Now that Officials at the U.S. Army Corps of Engineers aren’t getting their way, they want to take their toys and go home.
Good riddance. Time for Mississippi to cut that umbilical and go its own way on flood control. It’s not like we’ll be losing anything. The corps has accomplished absolutely nothing in Jackson over the last 30 years. Look what a great job they did in New Orleans!
Mississippi’s flood control rebellion, led by entrepreneur extraordinaire John McGowan, has got corps officials foaming at the mouth in apoplexy. How dare we!
Here’s our response: How dare you! How dare the corps try to kill a superior flood control plan that would double the tax base of Jackson in one generation. The fate of our city - indeed the state - hinges on the Two Lakes plan.
The Two Lakes plan would make available 8,000 prime urban acres for development in the heart of our metropolitan area. It would make Jackson a lakefront paradise, the envy of the South.
But the corps doesn’t give a rat’s tail about all of that. They have been embarrassed by John McGowan who has exposed their incompetence every step along the way. It’s payback time!
Now the corps is threatening to “decertify” the existing levees, potentially raising home insurance costs. It’s a brazen attempt to extort the Pearl River Levee Board to bend to the corps’ will.
Here’s the joke: The levees haven’t been certifiable since 1979 when they failed miserably. The levees didn’t work. They were too close together, causing the water to back up and flood downtown and northeast Jackson. Since then, nothing has changed, but the corps has the legal right to “certify” the failed levees on the basis that a new plan was “under study.”
And boy did they study, and study and study, making several engineering firms quite successful during the 30-year process.
Rather than move forward on the Two Lakes plan, the corps now wants to - you guessed it - study levees some more.
Let’s face facts folks. If the corps hasn’t done anything in 30 years, what makes you think they will do something now?
The decertification bluff is just the latest in a series of heavy-handed corps tactics. They have kept their reports ‘top secret’ and consistently distorted both flood control calculations and cost estimates. In their latest levee plan, they estimated $270 million in engineering fees alone! That’s about the price tag for the entire Two Lakes project.
Levees won’t work. They didn’t in 1979. They won’t now. The levees will simply back the water up. In contrast, the Two Lakes plan relies less on levees and more on improved flow to get the water out in a controlled manner before it floods.
This is what our founding fathers feared - an unaccountable federal agency running roughshod over a local government. A recent Clarion-Ledger poll showed 85 percent of us are against the corps’ levee-only plan.
How can corps official Doug Kamien have the power to stop the most important economic development project in the history of our state and doom Jacksonians to never-ending fear of flooding in the process?
You can thank Jimmy Carter, who turned the corps into an environmental agency by executive order. The corps - by law - cannot promote any project that reduces wetlands or increases economic development. That’s what people fail to understand. The corps has admitted that Two Lakes will work, but they are legally forbidden to support it.

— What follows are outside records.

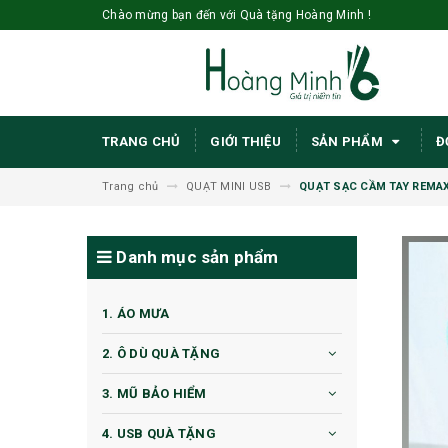
Chào mừng bạn đến với Quà tặng Hoàng Minh !
TRANG CHỦ
GIỚI THIỆU
SẢN PHẨM
Đ
Trang chủ
QUẠT MINI USB
QUẠT SẠC CẦM TAY REMAX
Danh mục sản phẩm
1. ÁO MƯA
2. Ô DÙ QUÀ TẶNG
3. MŨ BẢO HIỂM
4. USB QUÀ TẶNG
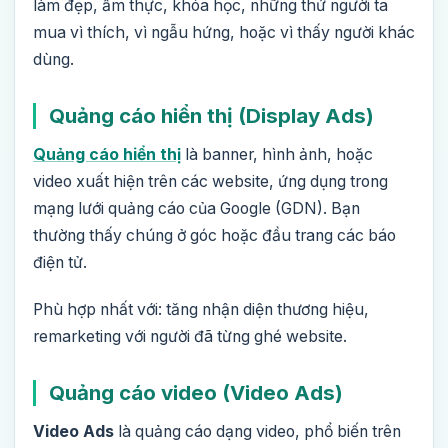
làm đẹp, ẩm thực, khóa học, những thứ người ta
mua vì thích, vì ngẫu hứng, hoặc vì thấy người khác
dùng.
Quảng cáo hiển thị (Display Ads)
Quảng cáo hiển thị
là banner, hình ảnh, hoặc
video xuất hiện trên các website, ứng dụng trong
mạng lưới quảng cáo của Google (GDN). Bạn
thường thấy chúng ở góc hoặc đầu trang các báo
điện tử.
Phù hợp nhất với: tăng nhận diện thương hiệu,
remarketing với người đã từng ghé website.
Quảng cáo video (Video Ads)
Video Ads
là quảng cáo dạng video, phổ biến trên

One might ask why the corps even exists today given its legal restrictions. Good question. Let’s just say bureaucracies have a way of looking after their own interests.
Congress recognized this problem and passed a new law giving local flood control agencies the power to propose a ‘locally preferred’ plan. The corps cannot stop Two Lakes if the Levee Board has the guts to go their own way. If the Levee Board supports Two Lakes, then it can be built with $133 in already appropriated federal money, savings from lower insurance costs, tax increment financing and landowner leasebacks. In contrast, the corps’ levee plan would raise local taxes by $162 million. Ouch!
Two Lakes would cost $336 million. Congress has already authorized $133 million for a locally preferred plan. Another $50 million can come from bonded flood insurance savings. Another $50 million can come from tax increment financing. That leaves about $100 million needed to be raised through leasebacks to existing landowners. Given that their land would go from swampland to prime lakefront property worth several billion, the $100 million leaseback figure is a layup.
This is McGowan’s sweet spot. McGowan is a world-class hydrologist who has the bank account to prove it, but there is another key to his success. McGowan Working Partners has proven an uncanny ability to navigate the incredibly complex federal bureaucracy mazes. They wore down the EPA when the oil majors wouldn’t even try. That’s what put these dozen or so smart, laid back engineers in blue jeans on the map. They are doing the same to the corps.
This is a David versus Goliath story with nothing less than the future of our state hanging in balance. So goes Jackson, so goes Mississippi. Jackson is the unchallenged governmental and economic capital of our state.
If the Pearl River Levee Board is too timid, too co-opted or too parochial to make Two Lakes happen, then Haley Barbour needs to appoint a new Two Lakes commission to get ’er done.